------ Document passage

Duncan: Everybody poops, even in public, and it’s kind of empowering
It was recently International Women’s Day, and a big part of that is empowerment.
One of my greatest moments of empowerment as a woman — or perhaps just as a human — starts with pooping. All of my life, I have been afraid to poop in public restrooms.
I just can’t stand the thought of someone else walking in afterwards or the person in the next stall gagging, then awkwardly meeting at the sink to wash our hands together.
Honestly, I don’t know why this is such a big deal. I mean, I don’t get mad or think anything of a person who smells up the room while I am in it. I might want to get out quick, but I don’t blame it on them.
This has become a bigger problem since I started working in coffee shops regularly. I cover Hannibal for Muddy River News. I live on a farm about 20 minutes out of Hannibal, so I often work in town to go where I need to throughout the day.
This is something Muddy River is working on. We plan to have a Hannibal office soon, but for now I am coffee shop hopping throughout the day.

------------
------ Given records

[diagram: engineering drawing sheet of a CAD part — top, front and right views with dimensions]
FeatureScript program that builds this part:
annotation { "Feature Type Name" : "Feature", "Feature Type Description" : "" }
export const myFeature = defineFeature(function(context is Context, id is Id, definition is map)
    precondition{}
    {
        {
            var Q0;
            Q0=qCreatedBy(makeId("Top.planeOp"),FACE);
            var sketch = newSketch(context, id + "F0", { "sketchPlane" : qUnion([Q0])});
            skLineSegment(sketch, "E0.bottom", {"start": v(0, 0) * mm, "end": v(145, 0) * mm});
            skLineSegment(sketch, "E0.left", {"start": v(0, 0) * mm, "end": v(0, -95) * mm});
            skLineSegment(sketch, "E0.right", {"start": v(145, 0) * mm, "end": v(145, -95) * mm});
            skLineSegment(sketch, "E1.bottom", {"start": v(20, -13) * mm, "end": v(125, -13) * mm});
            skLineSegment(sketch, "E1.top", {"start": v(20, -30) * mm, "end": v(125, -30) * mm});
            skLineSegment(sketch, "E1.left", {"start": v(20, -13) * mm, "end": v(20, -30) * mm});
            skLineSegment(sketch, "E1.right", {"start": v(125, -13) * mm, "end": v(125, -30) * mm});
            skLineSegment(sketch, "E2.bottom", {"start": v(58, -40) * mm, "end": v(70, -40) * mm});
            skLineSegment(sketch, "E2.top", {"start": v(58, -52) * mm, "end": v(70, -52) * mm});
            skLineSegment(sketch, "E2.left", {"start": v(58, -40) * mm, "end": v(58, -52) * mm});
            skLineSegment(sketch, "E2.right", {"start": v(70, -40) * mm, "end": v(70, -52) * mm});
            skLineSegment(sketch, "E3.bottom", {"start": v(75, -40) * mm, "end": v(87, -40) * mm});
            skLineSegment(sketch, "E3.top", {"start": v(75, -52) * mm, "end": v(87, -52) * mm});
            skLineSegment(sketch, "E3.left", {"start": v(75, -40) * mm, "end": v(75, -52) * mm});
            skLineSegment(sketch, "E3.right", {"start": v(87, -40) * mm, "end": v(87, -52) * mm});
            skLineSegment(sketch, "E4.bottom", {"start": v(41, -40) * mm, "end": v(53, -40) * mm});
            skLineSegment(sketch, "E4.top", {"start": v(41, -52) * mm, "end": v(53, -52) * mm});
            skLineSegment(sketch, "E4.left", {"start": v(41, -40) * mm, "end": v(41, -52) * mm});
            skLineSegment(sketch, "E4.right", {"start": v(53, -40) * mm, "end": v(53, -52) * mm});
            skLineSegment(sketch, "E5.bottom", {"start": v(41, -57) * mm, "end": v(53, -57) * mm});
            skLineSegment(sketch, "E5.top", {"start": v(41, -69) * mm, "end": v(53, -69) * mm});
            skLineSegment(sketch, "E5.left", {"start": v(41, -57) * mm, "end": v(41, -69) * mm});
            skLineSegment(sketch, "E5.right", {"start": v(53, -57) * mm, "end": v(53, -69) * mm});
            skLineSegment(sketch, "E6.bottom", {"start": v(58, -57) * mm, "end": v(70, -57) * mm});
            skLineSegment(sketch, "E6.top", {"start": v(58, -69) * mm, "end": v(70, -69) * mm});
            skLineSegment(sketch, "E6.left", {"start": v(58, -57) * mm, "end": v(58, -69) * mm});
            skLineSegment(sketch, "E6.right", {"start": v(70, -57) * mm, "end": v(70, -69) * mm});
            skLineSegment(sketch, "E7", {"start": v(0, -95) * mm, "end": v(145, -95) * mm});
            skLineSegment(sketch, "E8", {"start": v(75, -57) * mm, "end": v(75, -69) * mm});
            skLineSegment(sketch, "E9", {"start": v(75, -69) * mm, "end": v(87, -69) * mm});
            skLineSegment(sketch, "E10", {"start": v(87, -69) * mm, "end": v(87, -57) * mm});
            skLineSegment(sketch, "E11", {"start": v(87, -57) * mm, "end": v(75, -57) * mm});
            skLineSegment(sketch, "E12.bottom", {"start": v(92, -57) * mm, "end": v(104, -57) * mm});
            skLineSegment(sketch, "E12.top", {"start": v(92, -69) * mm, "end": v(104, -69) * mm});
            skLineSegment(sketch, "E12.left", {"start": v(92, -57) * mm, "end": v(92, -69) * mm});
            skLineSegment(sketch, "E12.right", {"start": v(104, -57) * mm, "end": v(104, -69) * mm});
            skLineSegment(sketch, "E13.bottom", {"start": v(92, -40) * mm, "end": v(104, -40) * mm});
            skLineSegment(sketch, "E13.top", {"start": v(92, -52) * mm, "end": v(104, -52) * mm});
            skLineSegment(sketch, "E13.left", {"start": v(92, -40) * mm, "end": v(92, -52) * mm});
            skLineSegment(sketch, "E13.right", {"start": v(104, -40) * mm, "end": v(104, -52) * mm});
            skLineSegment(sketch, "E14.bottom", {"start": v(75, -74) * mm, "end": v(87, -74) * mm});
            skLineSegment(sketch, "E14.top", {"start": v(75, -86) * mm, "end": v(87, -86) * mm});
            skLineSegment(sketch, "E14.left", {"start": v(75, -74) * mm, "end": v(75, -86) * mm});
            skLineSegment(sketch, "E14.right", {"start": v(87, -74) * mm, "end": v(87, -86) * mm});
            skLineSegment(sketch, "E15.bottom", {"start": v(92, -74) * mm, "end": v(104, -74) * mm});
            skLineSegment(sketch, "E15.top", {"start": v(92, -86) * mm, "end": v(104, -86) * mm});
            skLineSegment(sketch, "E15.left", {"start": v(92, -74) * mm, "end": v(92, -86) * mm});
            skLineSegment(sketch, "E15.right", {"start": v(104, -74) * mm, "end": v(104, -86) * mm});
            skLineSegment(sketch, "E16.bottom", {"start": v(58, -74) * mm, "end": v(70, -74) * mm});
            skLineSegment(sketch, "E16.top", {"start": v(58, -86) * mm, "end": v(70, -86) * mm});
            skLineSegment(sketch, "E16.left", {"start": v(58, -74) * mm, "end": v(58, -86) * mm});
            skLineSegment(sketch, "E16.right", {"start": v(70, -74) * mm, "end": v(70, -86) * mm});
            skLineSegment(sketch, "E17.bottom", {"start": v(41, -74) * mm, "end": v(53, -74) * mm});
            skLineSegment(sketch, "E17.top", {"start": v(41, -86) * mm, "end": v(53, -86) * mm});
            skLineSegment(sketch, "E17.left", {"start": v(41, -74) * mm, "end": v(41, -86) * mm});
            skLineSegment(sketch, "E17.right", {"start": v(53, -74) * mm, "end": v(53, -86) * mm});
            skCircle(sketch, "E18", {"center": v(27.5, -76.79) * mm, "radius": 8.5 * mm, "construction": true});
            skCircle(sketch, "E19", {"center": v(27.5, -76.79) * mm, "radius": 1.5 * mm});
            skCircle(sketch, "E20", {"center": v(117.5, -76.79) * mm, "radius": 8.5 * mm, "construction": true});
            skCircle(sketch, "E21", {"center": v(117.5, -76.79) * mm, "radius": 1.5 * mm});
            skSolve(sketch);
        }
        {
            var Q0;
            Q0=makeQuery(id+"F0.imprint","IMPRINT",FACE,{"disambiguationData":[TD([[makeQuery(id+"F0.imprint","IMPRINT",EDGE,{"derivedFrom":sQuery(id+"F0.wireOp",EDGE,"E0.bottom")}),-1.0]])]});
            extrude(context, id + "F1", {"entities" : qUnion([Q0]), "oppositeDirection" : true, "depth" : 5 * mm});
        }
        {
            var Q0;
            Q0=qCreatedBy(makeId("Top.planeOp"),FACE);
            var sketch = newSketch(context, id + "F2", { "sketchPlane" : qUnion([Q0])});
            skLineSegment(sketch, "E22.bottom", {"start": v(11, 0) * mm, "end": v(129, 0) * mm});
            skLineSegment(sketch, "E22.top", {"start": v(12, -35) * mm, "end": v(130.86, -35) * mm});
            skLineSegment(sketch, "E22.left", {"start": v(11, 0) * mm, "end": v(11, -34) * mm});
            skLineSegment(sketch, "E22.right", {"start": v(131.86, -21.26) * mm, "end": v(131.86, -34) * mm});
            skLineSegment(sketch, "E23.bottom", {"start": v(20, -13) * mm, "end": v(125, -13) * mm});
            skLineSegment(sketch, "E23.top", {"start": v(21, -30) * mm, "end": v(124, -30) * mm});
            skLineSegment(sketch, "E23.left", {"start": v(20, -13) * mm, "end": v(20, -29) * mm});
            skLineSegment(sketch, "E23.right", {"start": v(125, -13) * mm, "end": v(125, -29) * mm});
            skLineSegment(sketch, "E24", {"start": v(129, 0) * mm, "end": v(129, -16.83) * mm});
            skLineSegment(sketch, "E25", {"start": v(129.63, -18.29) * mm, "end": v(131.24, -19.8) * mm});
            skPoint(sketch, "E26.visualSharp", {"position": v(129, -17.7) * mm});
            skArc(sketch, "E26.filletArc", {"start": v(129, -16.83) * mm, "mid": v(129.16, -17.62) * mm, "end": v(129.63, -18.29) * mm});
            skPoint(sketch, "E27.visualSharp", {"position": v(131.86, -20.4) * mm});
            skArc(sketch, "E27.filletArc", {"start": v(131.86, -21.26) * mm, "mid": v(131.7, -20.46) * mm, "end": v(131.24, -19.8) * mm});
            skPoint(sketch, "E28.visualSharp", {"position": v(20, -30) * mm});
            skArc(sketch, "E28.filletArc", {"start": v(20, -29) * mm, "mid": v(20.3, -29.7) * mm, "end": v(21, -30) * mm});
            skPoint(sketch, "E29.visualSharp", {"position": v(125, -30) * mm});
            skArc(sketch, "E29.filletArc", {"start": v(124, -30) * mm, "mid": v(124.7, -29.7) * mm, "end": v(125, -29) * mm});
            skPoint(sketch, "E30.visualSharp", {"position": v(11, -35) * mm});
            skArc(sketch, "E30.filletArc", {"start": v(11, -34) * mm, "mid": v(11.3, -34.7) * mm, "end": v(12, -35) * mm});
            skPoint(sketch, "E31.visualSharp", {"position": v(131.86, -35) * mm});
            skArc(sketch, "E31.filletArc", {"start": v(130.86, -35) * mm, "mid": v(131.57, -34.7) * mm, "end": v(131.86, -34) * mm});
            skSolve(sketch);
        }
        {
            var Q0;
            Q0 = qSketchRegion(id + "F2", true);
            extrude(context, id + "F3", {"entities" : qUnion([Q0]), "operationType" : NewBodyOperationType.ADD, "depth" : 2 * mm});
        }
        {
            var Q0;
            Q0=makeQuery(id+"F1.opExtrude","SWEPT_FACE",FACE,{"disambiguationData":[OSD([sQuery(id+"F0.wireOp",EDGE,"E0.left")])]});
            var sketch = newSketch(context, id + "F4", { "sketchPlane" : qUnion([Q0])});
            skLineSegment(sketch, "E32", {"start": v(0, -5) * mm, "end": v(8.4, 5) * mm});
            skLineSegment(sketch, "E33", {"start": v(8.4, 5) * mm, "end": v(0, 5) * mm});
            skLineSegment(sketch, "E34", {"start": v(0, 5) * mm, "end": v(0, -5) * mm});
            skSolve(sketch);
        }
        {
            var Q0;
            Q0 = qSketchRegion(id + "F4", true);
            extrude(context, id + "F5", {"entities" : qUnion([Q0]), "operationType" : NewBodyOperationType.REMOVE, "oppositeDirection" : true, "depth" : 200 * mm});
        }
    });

------------

- What you need to do -
Output the passage of the column on public restrooms starting at "Honestly, I don’t" and ending at "it on them.", word for word.

- Solution below -
Honestly, I don’t know why this is such a big deal. I mean, I don’t get mad or think anything of a person who smells up the room while I am in it. I might want to get out quick, but I don’t blame it on them.